# Google Sheets Template for Component Inventory?



## Jovi Bon Kenobi (Jul 14, 2019)

I have A LOT of parts and I figured what better time than now to make an inventory of all my components so I can keep track of em and make re-ordering easier.
Do any of you use a Google Sheets template or have a link to an ideal free spreadsheet template that I can use to start entering in my inventory? How do you all keep track of what you have on hand?
I have 4 of these.


----------



## Mo1978 (Jul 24, 2019)

I use https://www.partkeepr.org/, it is an open source inventory management system. I installed it on my webserver and could not live without it anymore. Items are synced from an online database, you can manage projects and see if you can build them and remove all used parts for that project from your stock and so on.


----------



## Jovi Bon Kenobi (Jul 25, 2019)

Mo1978 said:


> I use https://www.partkeepr.org/, it is an open source inventory management system. I installed it on my webserver and could not live without it anymore. Items are synced from an online database, you can manage projects and see if you can build them and remove all used parts for that project from your stock and so on.


Awesome! That sounds promising. I spent the last few days entering my inventory into a super generic google sheets doc but I really don't know how to do any of the fancy stuff that make spreadsheets handier, like pars, links, mathy bits, or other wizardry.


----------



## bowanderror (Jul 25, 2019)

Not necessarily what you're looking for, but I use this sheet of common components when I'm ordering parts for multiple projects all at the same time.

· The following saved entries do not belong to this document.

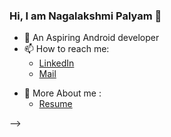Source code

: ### Hi, I am Nagalakshmi Palyam 👋

- 🔭 An Aspiring Android developer
- 📫 How to reach me:
     * [LinkedIn](www.linkedin.com/in/nagalakshmi-palyam-38a0561b7)
     * [Mail](nagalakshmi.palyam@gmail.com)
* 💬 More About me :
     * [Resume](https://drive.google.com/file/d/1pXcQdgCZhLV9pKb2vw-y3SIUmPD3crDn/view?usp=sharing)

-->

It also works for stocking common components when you're going to be breadboarding or modding stuff and you're not sure exactly what all you'll need.

I can't remember who I got it from, but whomever posted this on DIYS/FSB, thanks a million!








						pedal parts
					

general  res,ceramic cap,film cap,elec cap,pot,IC,transistors,switch,enclosure 10R,4p7,1n,1uF,linear,LM308,BC108,NPN Si,foot 3P3T,1590B 33R,10p,2n2,2u2,1K B,LM358,BC109c,NPN Si,foot DPDT,1590BB 47R,22p,3n3,3u3,2KB,LM741,BC184,foot momentary,125B 100R,30p,4n7,4u7,5K B,LM386,BC309,SPDT on/on 220R,4...




					docs.google.com


----------



## Jovi Bon Kenobi (Jul 25, 2019)

Thanks! Everything there is in my list. When I get my Google sheets list in order I'll post a copy up if anyone wants to use it. Ideally I'd like to have it have a counter so when I click on it it adds to an "order more" column, but I don't know how to do this yet. If anyone does, please share. Also having prices, links, part numbers, etc...


----------